The one thing that i always find amusing living in Canada is that when the first bit of winter
arrives, everyone forgets how to drive!
The number of vehicles you see in the ditch on the side of the highway is crazy!!
Black ice is a big contributor for these events!
And the funny thing is they warn you on all the radio stations to slow down and be careful...

Andrew


----------



## Ken I (Jun 26, 2012)

Yes - hitting a patch of black ice is pretty much the same thing as aquaplaning.

Most ABS systems allow lockup below some speed (typically about 20kmh) this serves two purposes..

1) On loose surfaces like gravel and sand, lockup works better than the ABS over the last portion of the stop.

2) If you do throw it away, lockup is desirable as the car will carry on its trajectory and not suddenly shoot off in some arbitary direction (once a car is sideways the wheels are going to go below the ABS speed limit and lockup is possible).

Its standard practice to lockup on the racetrack if you lose it. I learned that the hard way when I knew I should have pounded the brake to the floor but my ego told me I could handle it - well I couldn't and the car suddenly shot me into the wall - damn - you don't really notice how fast those things are going by until it suddenly comes at you - AAARRGGGHHH.

As you say you pretty much shouldn't do anything other than coast and steer.
The problem is people panic and hit the brakes - it only takes a touch and your zero grip wheels stop more or less instantly - the problem is touchdown - invariably one wheel makes contact with the road - usually a front wheel - and its stopped - the inertia to get it turning again is sufficient to start the car into a spin (the other three wheels being frictionless at that instant) and away you go.

And as you know this happens in a very short space of time. 

Fun fun fun...

Ken

P.S. Andrew you used to live here - same thing in South Africa - the first heavy rains and the roads are littered with car wrecks.

I drove 240km in a heavy downpour the other day and in that time I saw 6 wrecks all of them single cars on their roof on in the wall / ditch / Armco - I would imagine there were more that had been cleared away by the time I drove past - can you imagine this lot on ice ?

Sorry I didn't mean to Hijack your thread - I'll shut up now.


----------



## steamer (Jun 26, 2012)

"......everyone forgets how to drive!
The number of vehicles you see in the ditch on the side of the highway is crazy!!
Black ice is a big contributor for these events!
And the funny thing is they warn you on all the radio stations to slow down and be careful..."

YUP!
 :big:


----------



## Rayanth (Jun 26, 2012)

I live in the Seattle region. it rains more than half the year. yet, if we have rain one day, then a nice sunny day, and the next day it rains - everyone forgot how to drive in the rain.
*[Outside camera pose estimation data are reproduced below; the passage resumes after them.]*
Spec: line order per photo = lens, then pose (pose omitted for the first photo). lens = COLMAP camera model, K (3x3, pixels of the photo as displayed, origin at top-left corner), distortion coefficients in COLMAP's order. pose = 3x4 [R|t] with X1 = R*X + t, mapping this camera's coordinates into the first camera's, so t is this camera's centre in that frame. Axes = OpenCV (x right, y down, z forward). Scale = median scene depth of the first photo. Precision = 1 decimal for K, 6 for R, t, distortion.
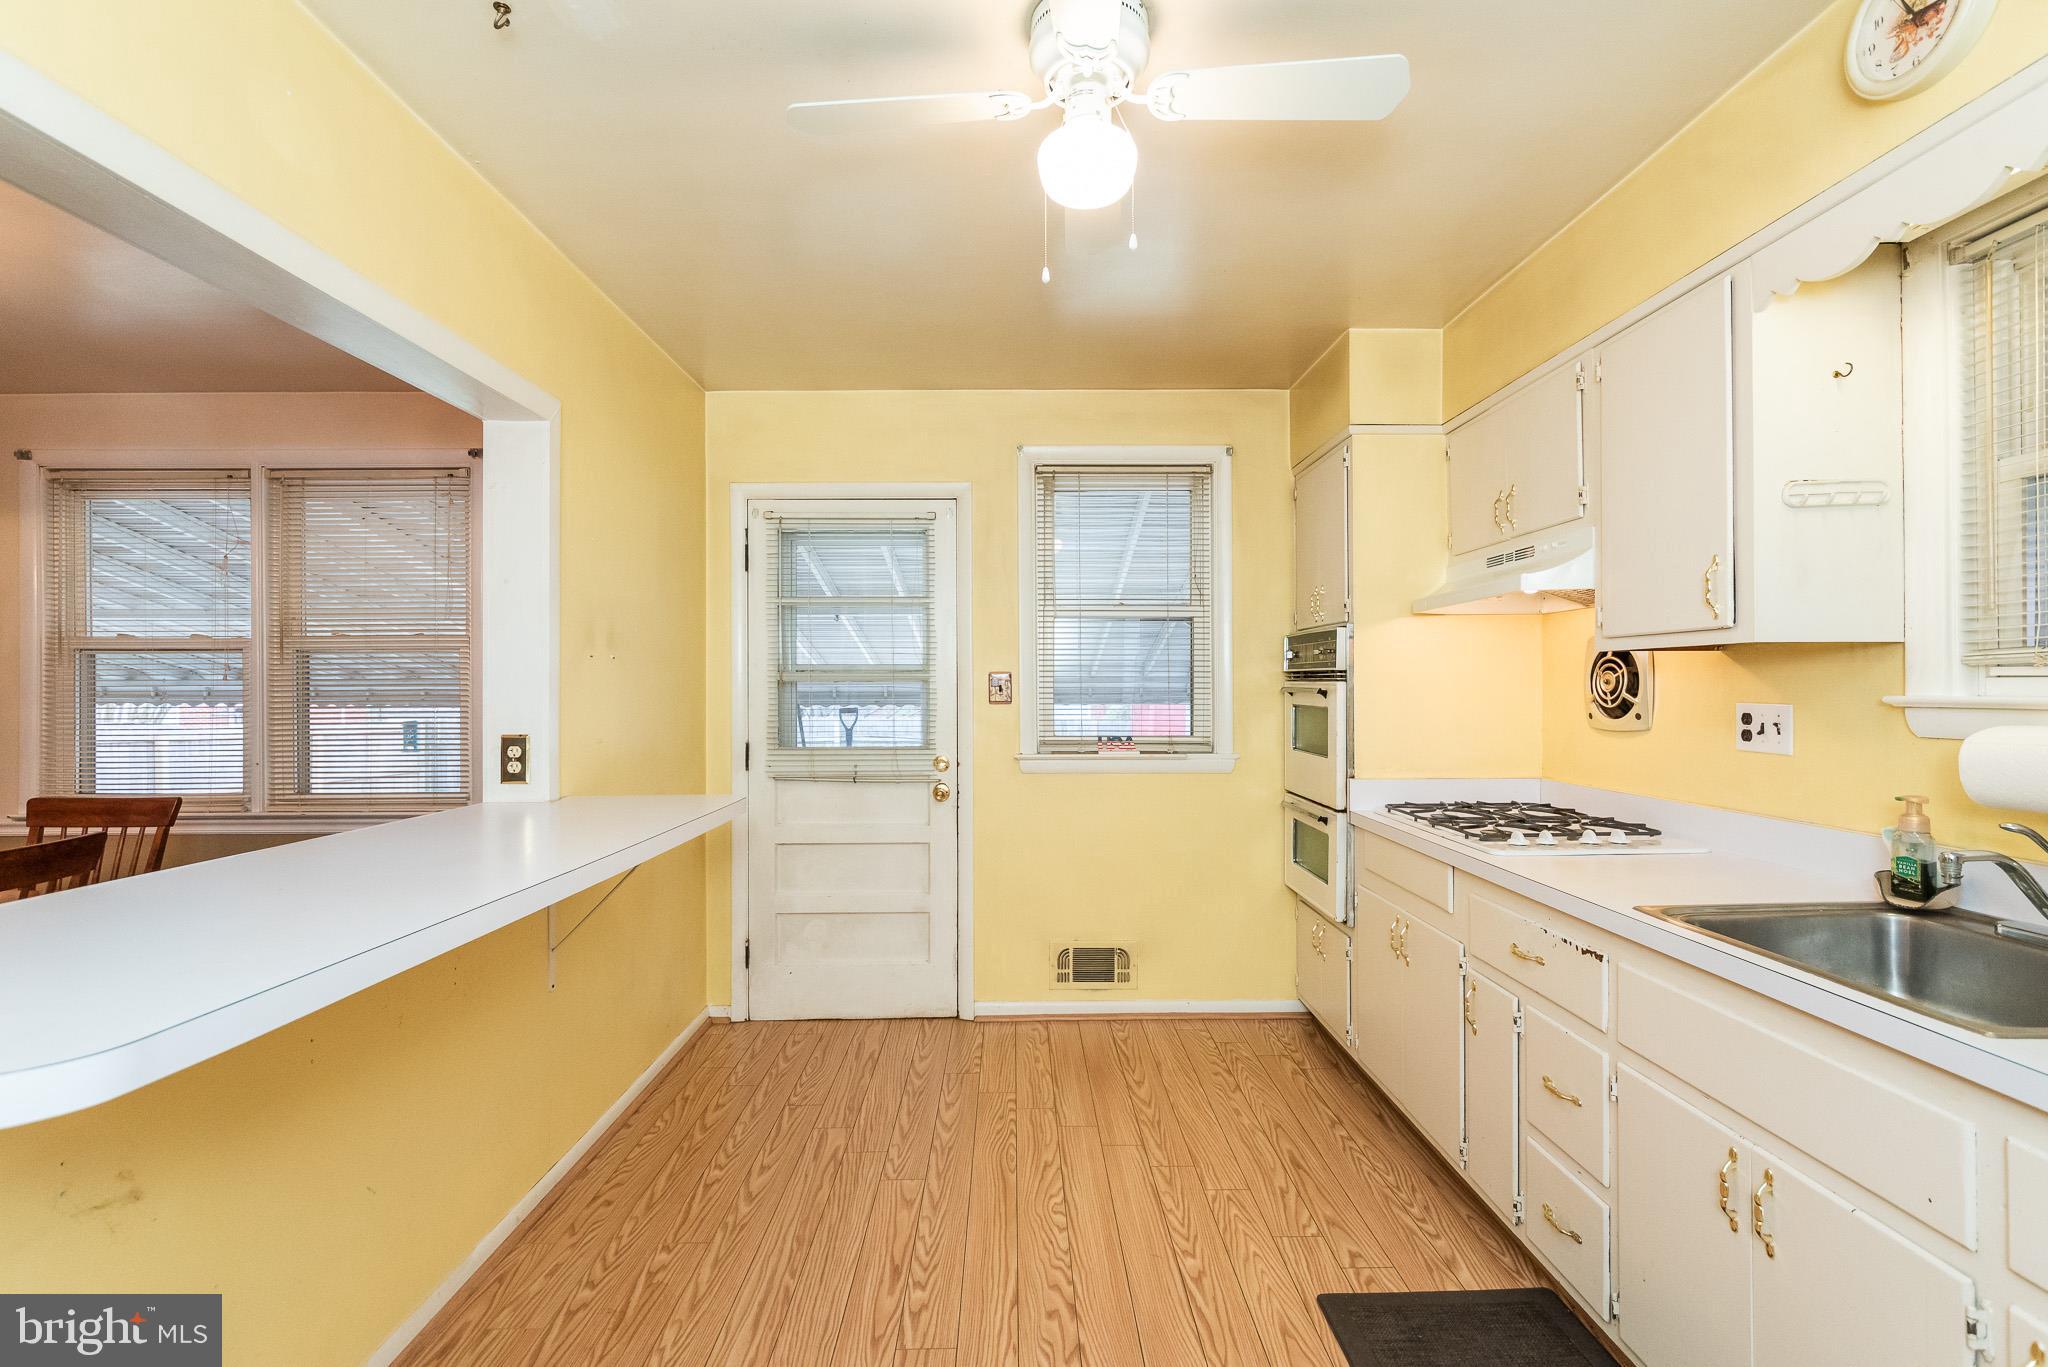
lens RADIAL K [[926.2, 0, 1024.0], [0, 926.2, 683.5], [0, 0, 1]] dist [-0.001592, 0.000396]
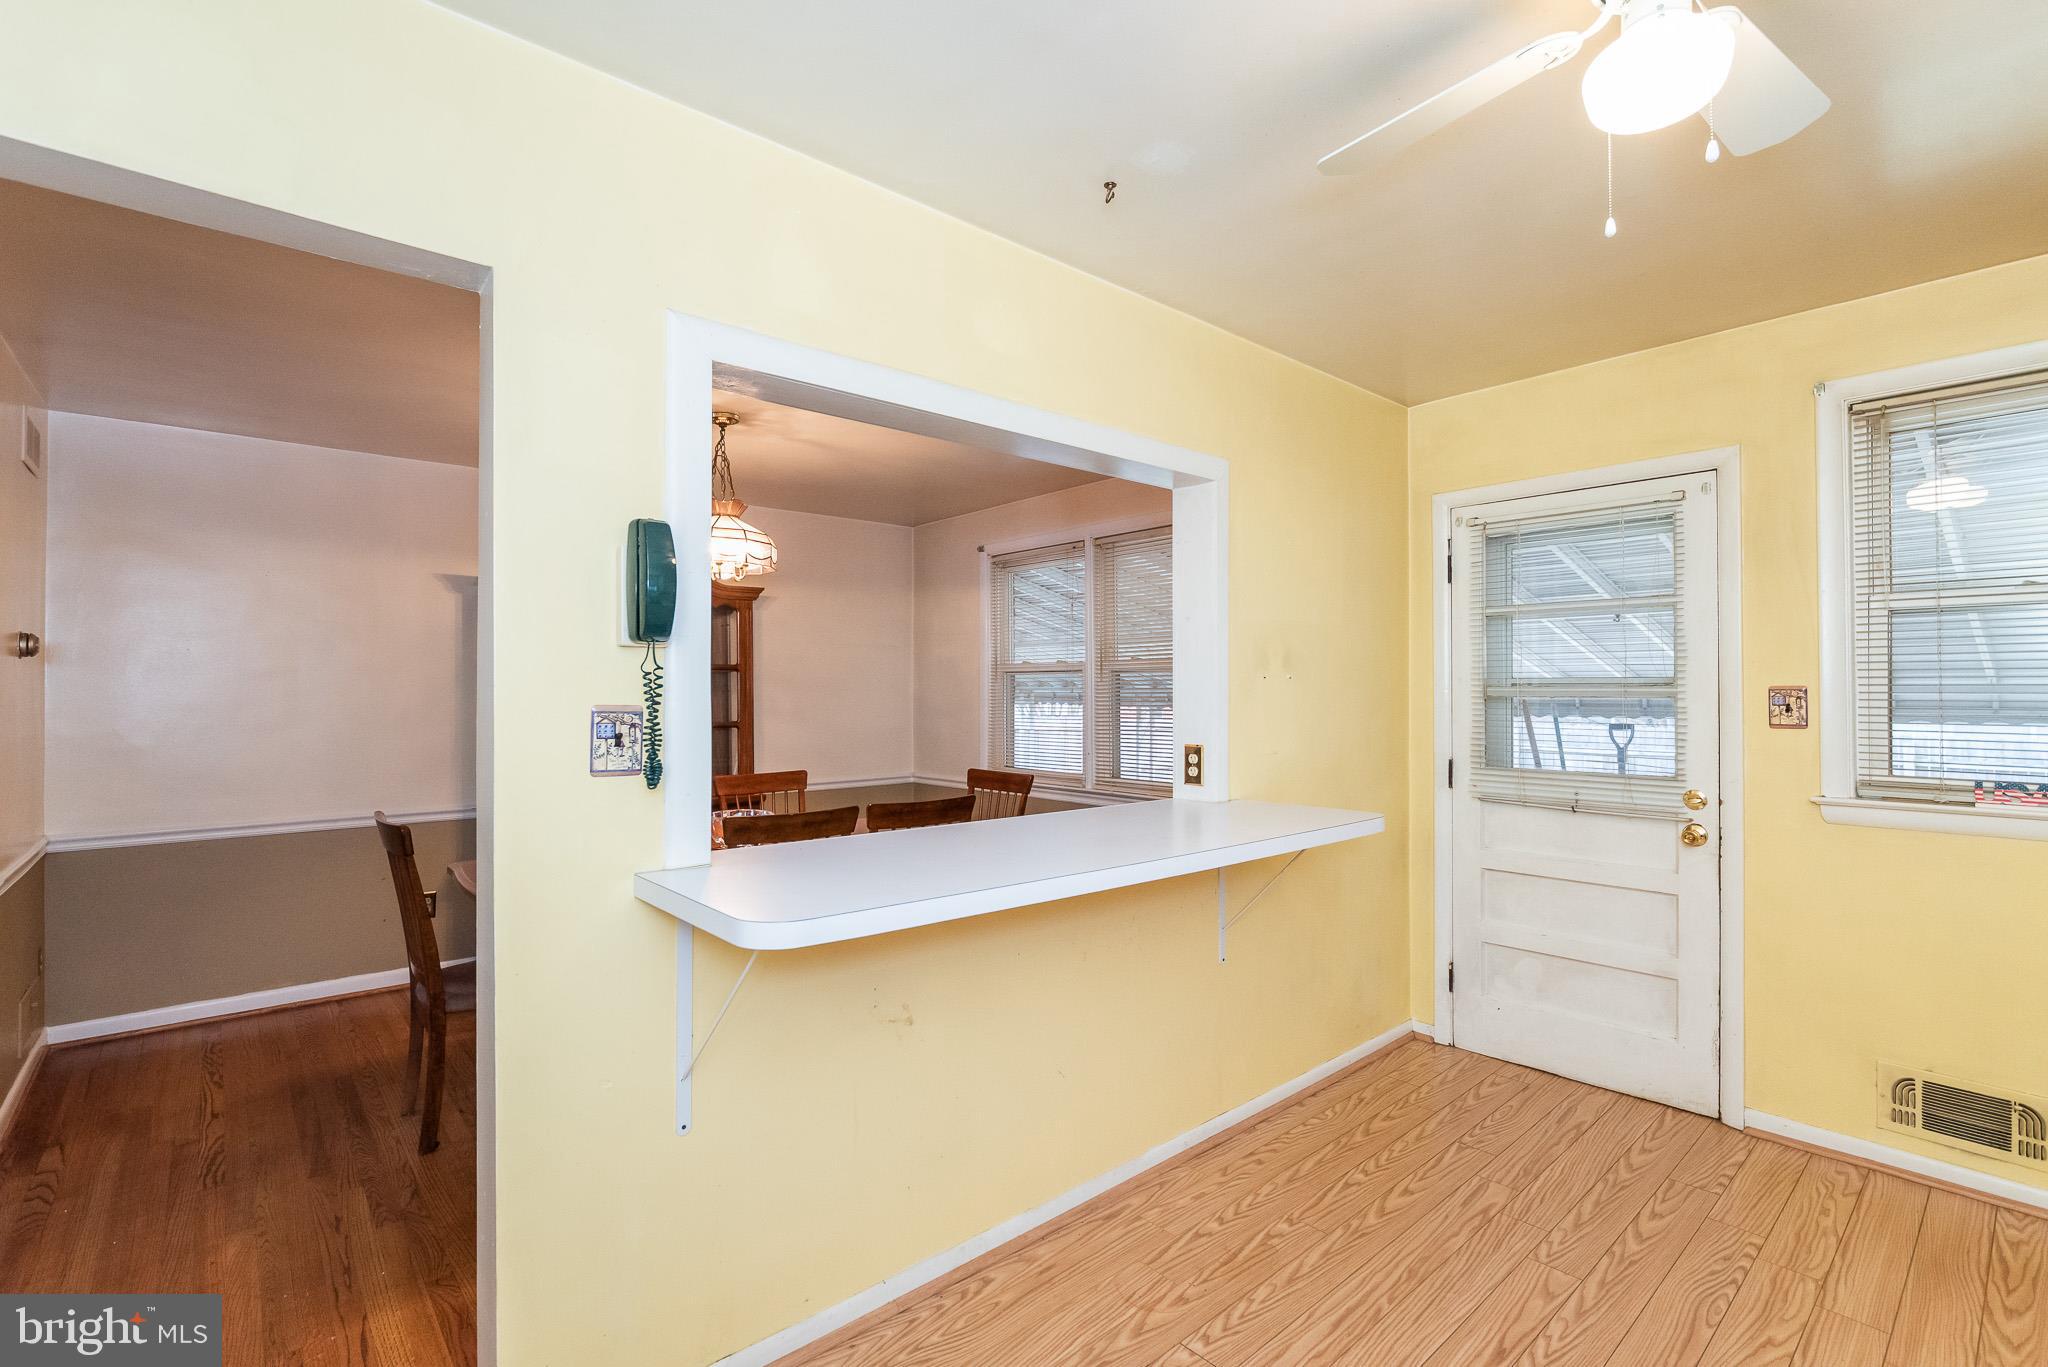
lens RADIAL K [[921.2, 0, 1020.1], [0, 921.2, 685.7], [0, 0, 1]] dist [0.000405, 0.000544]
pose [[0.653089, -0.000635, -0.757280, 0.160513], [0.001597, 0.999999, 0.000539, -0.017027], [0.757279, -0.001561, 0.653090, 0.032237]]
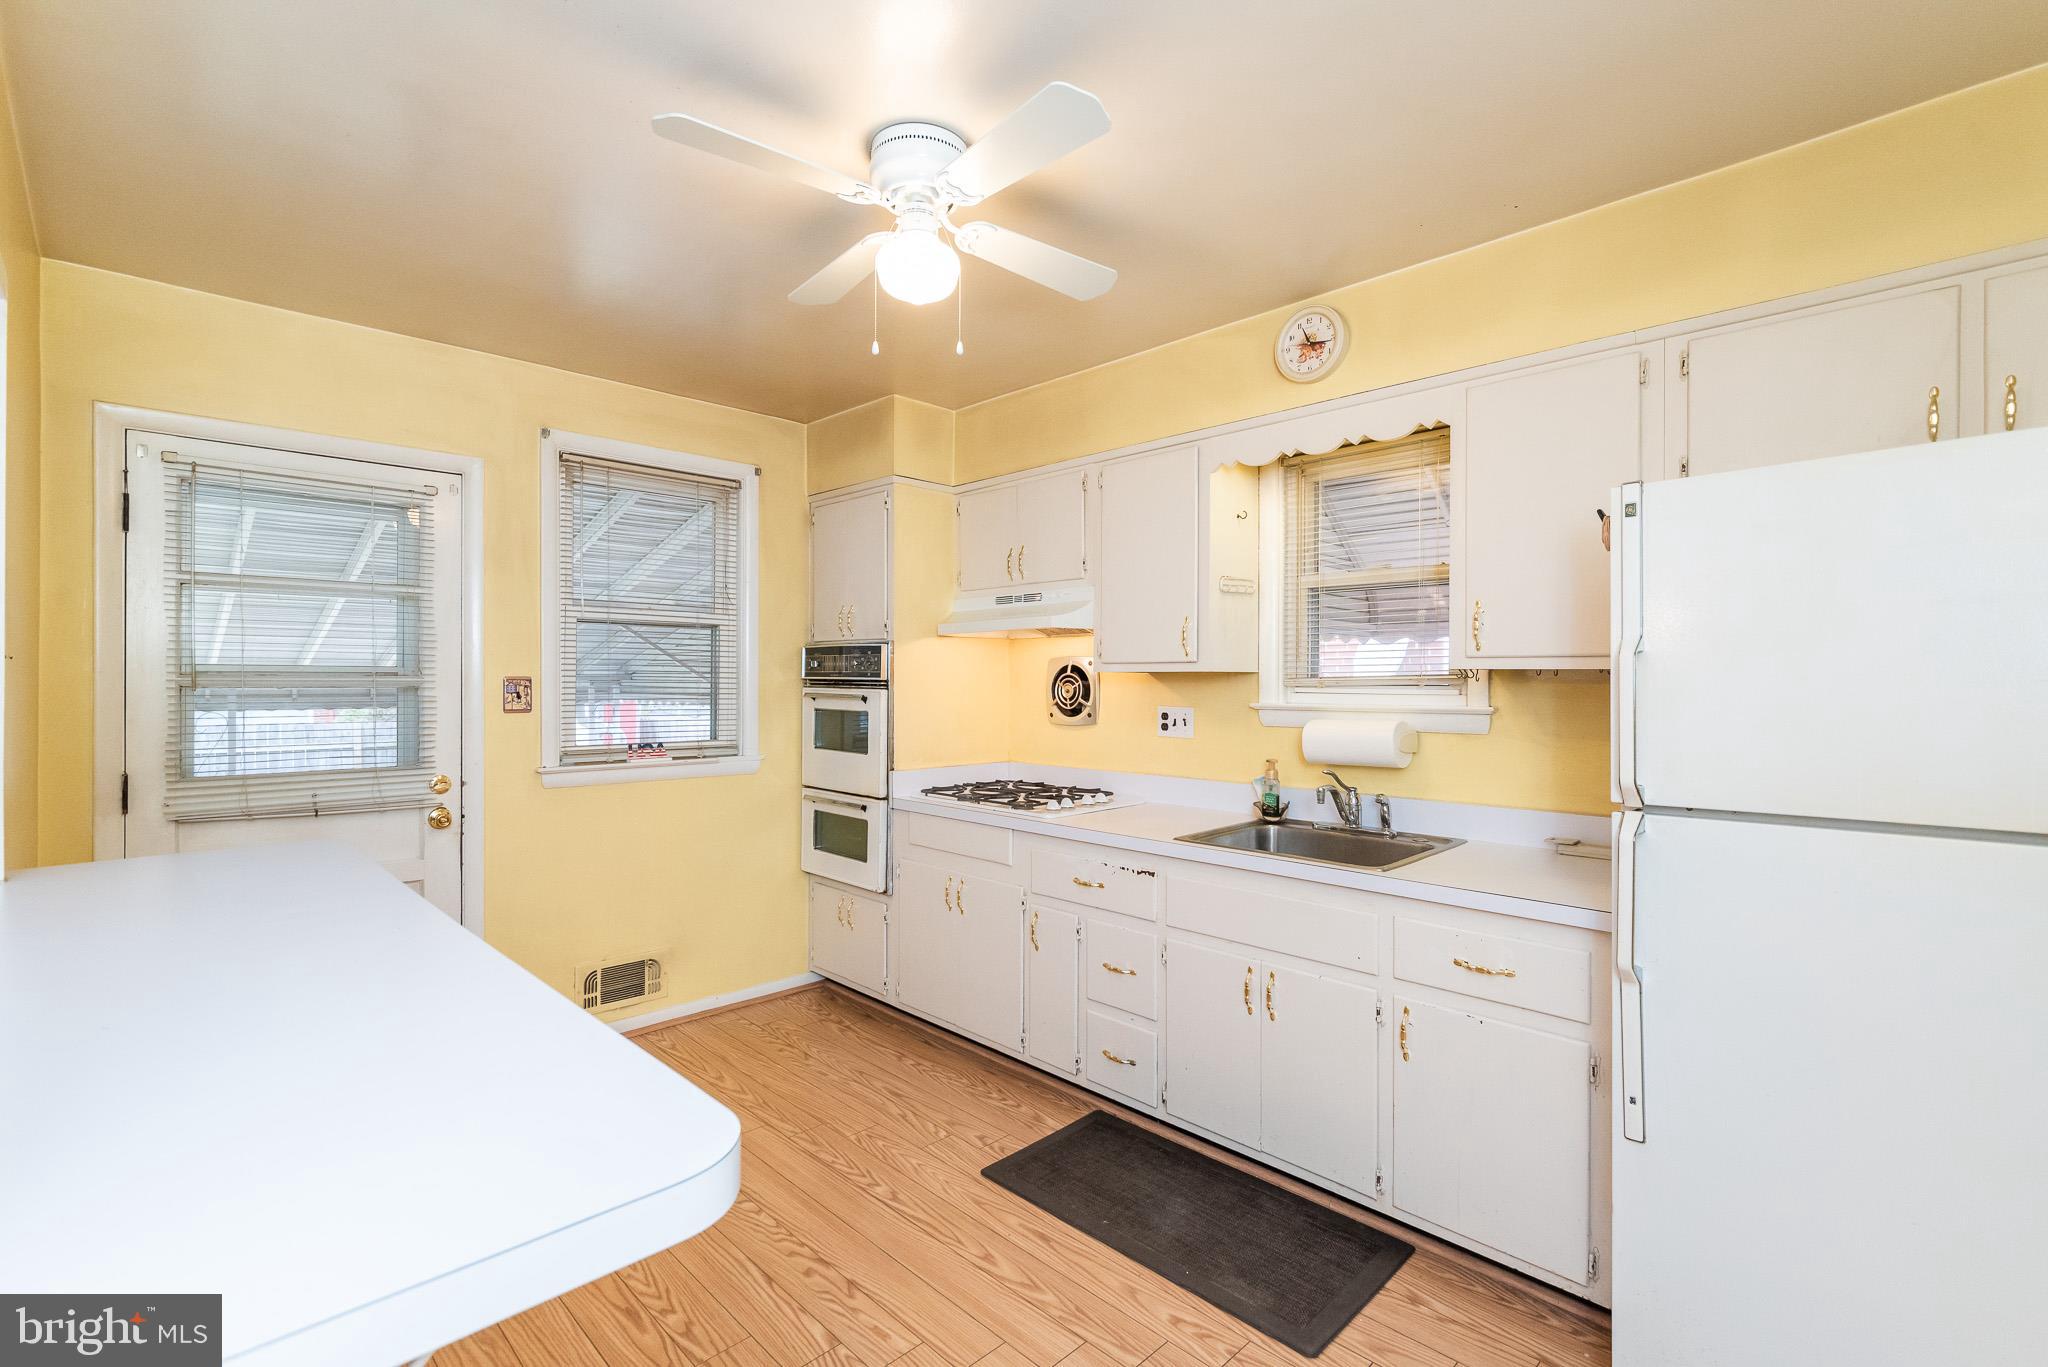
lens RADIAL K [[913.8, 0, 1039.1], [0, 913.8, 682.6], [0, 0, 1]] dist [0.000289, 0.000031]
pose [[0.717257, 0.004561, 0.696793, -0.330092], [-0.007626, 0.999970, 0.001305, -0.014122], [-0.696767, -0.006250, 0.717271, 0.021548]]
It is standard practice in this area, apparently, that when you see the FIRST drop of rain hit your windshield, SLAM on the brakes, cut your speed at least in half, and turn the windshield wipers to full speed. Never-mind the ground isn't even wet yet, and it's barely even sprinkling...

Snow is worse, we get it a few days a year in my particular area, but when it does snow it sticks around for a week or two. People seem to think it's better to *speed up* in the snow, and make sudden moves.

Driving on snow is like walking on ice in sneakers. Make no sudden changes, and you'll be fine. Nobody seems to get this.

- Ryan


----------



## purpleknif (Jun 26, 2012)

Me & my co driver were the 1970 SCCA pro rally champions. One year Stig Boomqvist was at the P.O.R in Michigan. At that time he was a several time world champ. FWD was just coming in at that time except for Saab who already had it for years. We asked him which was better, front or rear drive. His answer, neither is better, they're just different. About 2 years later John Buffum showed up with his (at that time) $40,000 Audi Quattro. That's when the "pro series" died.


----------



## rake60 (Jun 26, 2012)

Living in the Pennsylvania mountains, I prefer Jeeps.

The 2011 Jeep Compass I own will hydroplane very easily with it's short wheelbase and
and fat foot print for it's weight. 
It does great in snow but when it comes to ice, you are better off to disable
the automatic traction control and just drive at a safe speed.

And then, there are the Invincible 4WD Owners who can go anywhere on ice because
THEY own a 4WD.

Four Wheel Drive is great for getting you going, but it doesn't a bit of good for getting
you STOPPED! 

Rick


----------